Decisão derruba liminar que permitia permanência de comerciantes e abre caminho para retomada dos espaços e revitalização da orla

Beatriz Rodrigues
Beatriz Rodrigues
Graduanda de jornalismo na Universidade Católica de Santos, com interesse em jornalismo investigativo político e direitos humanos. Apaixonada por aprender e contar histórias, acredito que o repórter é o eterno aprendiz, como diria Caco Barcellos.“A bright young reporter with a point of view” - Entrevista com o Vampiro.
Tribunal de Justiça de São Paulo decide a favor de Mongaguá em disputa sobre quiosques da orla

O Tribunal de Justiça de São Paulo (TJ-SP) decidiu a favor da cidade de Mongaguá na disputa envolvendo a ocupação dos quiosques da orla. Em julgamento da 11ª Câmara de Direito Público, o tribunal derrubou a liminar que permitia a permanência dos comerciantes mesmo após o fim dos contratos.

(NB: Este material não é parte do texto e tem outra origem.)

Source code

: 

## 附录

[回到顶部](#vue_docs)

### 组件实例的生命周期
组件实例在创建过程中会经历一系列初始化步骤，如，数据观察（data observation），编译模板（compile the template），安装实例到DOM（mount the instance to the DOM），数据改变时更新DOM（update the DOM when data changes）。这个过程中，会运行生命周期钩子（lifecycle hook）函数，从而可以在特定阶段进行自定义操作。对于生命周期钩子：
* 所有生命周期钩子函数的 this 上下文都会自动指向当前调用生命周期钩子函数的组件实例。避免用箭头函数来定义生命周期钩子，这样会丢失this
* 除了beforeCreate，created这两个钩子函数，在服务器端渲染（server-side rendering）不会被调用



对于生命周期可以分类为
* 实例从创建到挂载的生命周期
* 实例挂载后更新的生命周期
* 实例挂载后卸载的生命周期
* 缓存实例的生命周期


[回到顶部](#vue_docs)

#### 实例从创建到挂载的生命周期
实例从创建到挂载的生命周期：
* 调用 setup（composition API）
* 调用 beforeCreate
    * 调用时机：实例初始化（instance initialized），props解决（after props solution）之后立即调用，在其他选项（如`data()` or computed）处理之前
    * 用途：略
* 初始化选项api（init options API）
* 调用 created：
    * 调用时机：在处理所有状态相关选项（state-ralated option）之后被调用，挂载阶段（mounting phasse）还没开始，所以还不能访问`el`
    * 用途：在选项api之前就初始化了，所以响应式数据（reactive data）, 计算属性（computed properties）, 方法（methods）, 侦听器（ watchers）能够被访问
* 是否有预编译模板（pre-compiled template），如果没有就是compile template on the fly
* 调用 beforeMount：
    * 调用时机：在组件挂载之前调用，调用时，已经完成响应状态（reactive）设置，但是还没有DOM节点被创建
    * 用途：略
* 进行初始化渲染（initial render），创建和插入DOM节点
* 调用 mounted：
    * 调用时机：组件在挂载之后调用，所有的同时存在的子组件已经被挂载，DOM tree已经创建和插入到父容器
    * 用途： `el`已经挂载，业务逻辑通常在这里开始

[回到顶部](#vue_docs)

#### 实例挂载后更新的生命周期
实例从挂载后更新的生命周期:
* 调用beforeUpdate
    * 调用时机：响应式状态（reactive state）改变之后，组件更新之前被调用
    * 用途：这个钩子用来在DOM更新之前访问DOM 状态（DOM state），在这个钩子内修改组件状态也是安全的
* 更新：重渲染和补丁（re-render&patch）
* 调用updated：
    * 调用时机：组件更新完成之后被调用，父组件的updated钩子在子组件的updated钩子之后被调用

Segundo o relator, desembargador Francisco Shintate, a autorização para ocupar um espaço público é temporária e não garante ao comerciante o direito de permanecer no local.

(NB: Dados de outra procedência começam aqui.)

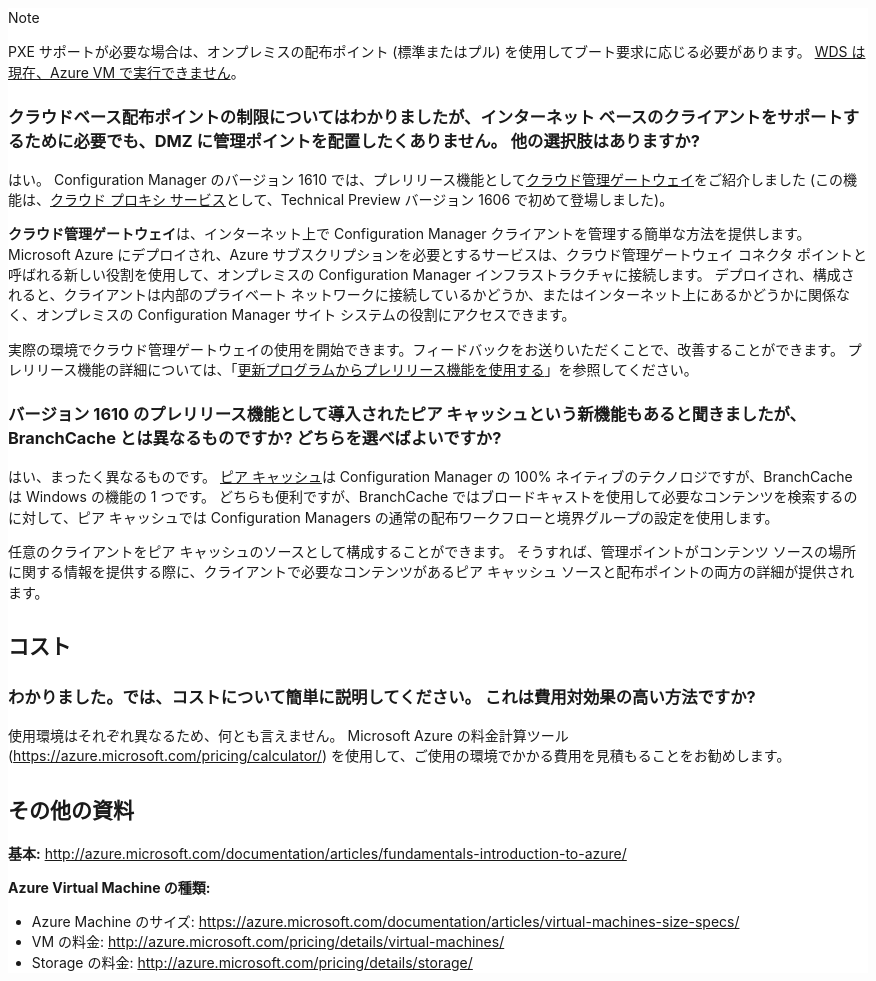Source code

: > [!NOTE]
>  PXE サポートが必要な場合は、オンプレミスの配布ポイント (標準またはプル) を使用してブート要求に応じる必要があります。 [WDS は現在、Azure VM で実行できません](https://technet.microsoft.com/library/hh831764(v=ws.11).aspx)。


### <a name="while-i-am-ok-with-the-limitations-of-cloud-based-distribution-points-i-dont-want-to-put-my-management-point-into-a-dmz-even-though-that-is-needed-to-support-my-internet-based-clients-do-i-have-any-other-options"></a>クラウドベース配布ポイントの制限についてはわかりましたが、インターネット ベースのクライアントをサポートするために必要でも、DMZ に管理ポイントを配置したくありません。 他の選択肢はありますか?
はい。 Configuration Manager のバージョン 1610 では、プレリリース機能として[クラウド管理ゲートウェイ](/sccm/core/clients/manage/manage-clients-internet#cloud-management-gateway)をご紹介しました  (この機能は、[クラウド プロキシ サービス](/sccm/core/get-started/capabilities-in-technical-preview-1606#a-namecloudproxyacloud-proxy-service-for-managing-clients-on-the-internet)として、Technical Preview バージョン 1606 で初めて登場しました)。

**クラウド管理ゲートウェイ**は、インターネット上で Configuration Manager クライアントを管理する簡単な方法を提供します。 Microsoft Azure にデプロイされ、Azure サブスクリプションを必要とするサービスは、クラウド管理ゲートウェイ コネクタ ポイントと呼ばれる新しい役割を使用して、オンプレミスの Configuration Manager インフラストラクチャに接続します。 デプロイされ、構成されると、クライアントは内部のプライベート ネットワークに接続しているかどうか、またはインターネット上にあるかどうかに関係なく、オンプレミスの Configuration Manager サイト システムの役割にアクセスできます。

実際の環境でクラウド管理ゲートウェイの使用を開始できます。フィードバックをお送りいただくことで、改善することができます。 プレリリース機能の詳細については、「[更新プログラムからプレリリース機能を使用する](/sccm/core/servers/manage/install-in-console-updates#a-namebkmkprereleasea-use-pre-release-features-from-updates)」を参照してください。

### <a name="i-also-heard-that-you-have-another-new-feature-called-peer-cache-introduced-as-a-pre-release-feature-in-version-1610-is-that-different-than-branchcache-which-one-should-i-choose"></a>バージョン 1610 のプレリリース機能として導入されたピア キャッシュという新機能もあると聞きましたが、 BranchCache とは異なるものですか?  どちらを選べばよいですか?
はい、まったく異なるものです。 [ピア キャッシュ](/sccm/core/plan-design/hierarchy/client-peer-cache)は Configuration Manager の 100% ネイティブのテクノロジですが、BranchCache は Windows の機能の 1 つです。 どちらも便利ですが、BranchCache ではブロードキャストを使用して必要なコンテンツを検索するのに対して、ピア キャッシュでは Configuration Managers の通常の配布ワークフローと境界グループの設定を使用します。

任意のクライアントをピア キャッシュのソースとして構成することができます。 そうすれば、管理ポイントがコンテンツ ソースの場所に関する情報を提供する際に、クライアントで必要なコンテンツがあるピア キャッシュ ソースと配布ポイントの両方の詳細が提供されます。


## <a name="cost"></a>コスト
### <a name="ok-tell-me-a-bit-about-the-cost-will-this-be-a-cost-effective-solution-for-me"></a>わかりました。では、コストについて簡単に説明してください。 これは費用対効果の高い方法ですか?
使用環境はそれぞれ異なるため、何とも言えません。 Microsoft Azure の料金計算ツール (https://azure.microsoft.com/pricing/calculator/) を使用して、ご使用の環境でかかる費用を見積もることをお勧めします。

## <a name="additional-resources"></a>その他の資料
**基本:** http://azure.microsoft.com/documentation/articles/fundamentals-introduction-to-azure/

**Azure Virtual Machine の種類:**
 - Azure Machine のサイズ: https://azure.microsoft.com/documentation/articles/virtual-machines-size-specs/  
 - VM の料金: http://azure.microsoft.com/pricing/details/virtual-machines/  
 - Storage の料金: http://azure.microsoft.com/pricing/details/storage/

A decisão considera que o prazo de 25 anos previsto na Lei Municipal nº 1.853/1999 já terminou. Além disso, o Alvará Provisório de Funcionamento também venceu, em 31 de março de 2026, previsto pelo Decreto Municipal nº 7.919/2025, que não permitia renovação automática.

Outro ponto considerado foi um relatório de fiscalização da Prefeitura, que identificou casos de cessão ou locação dos quiosques a terceiros sem autorização, prática proibida pela legislação municipal. O Ministério Público também havia se manifestado contra a concessão da liminar.

Revitalização da orla

Com a decisão, a Prefeitura de Mongaguá poderá retomar os espaços para dar sequência aos projetos de reurbanização da orla. A disputa judicial, porém, acabou atrasando a programação prevista pelo município para a revitalização. Esta que dependia da reorganização e retomada das áreas ocupadas pelos quiosques.

O entendimento do TJ-SP é de que, com o fim dos prazos previstos na legislação e nos atos administrativos, os comerciantes não têm garantia de permanência nos espaços. Com isso, o município pode dar aos locais uma nova destinação dentro do projeto de reurbanização da orla.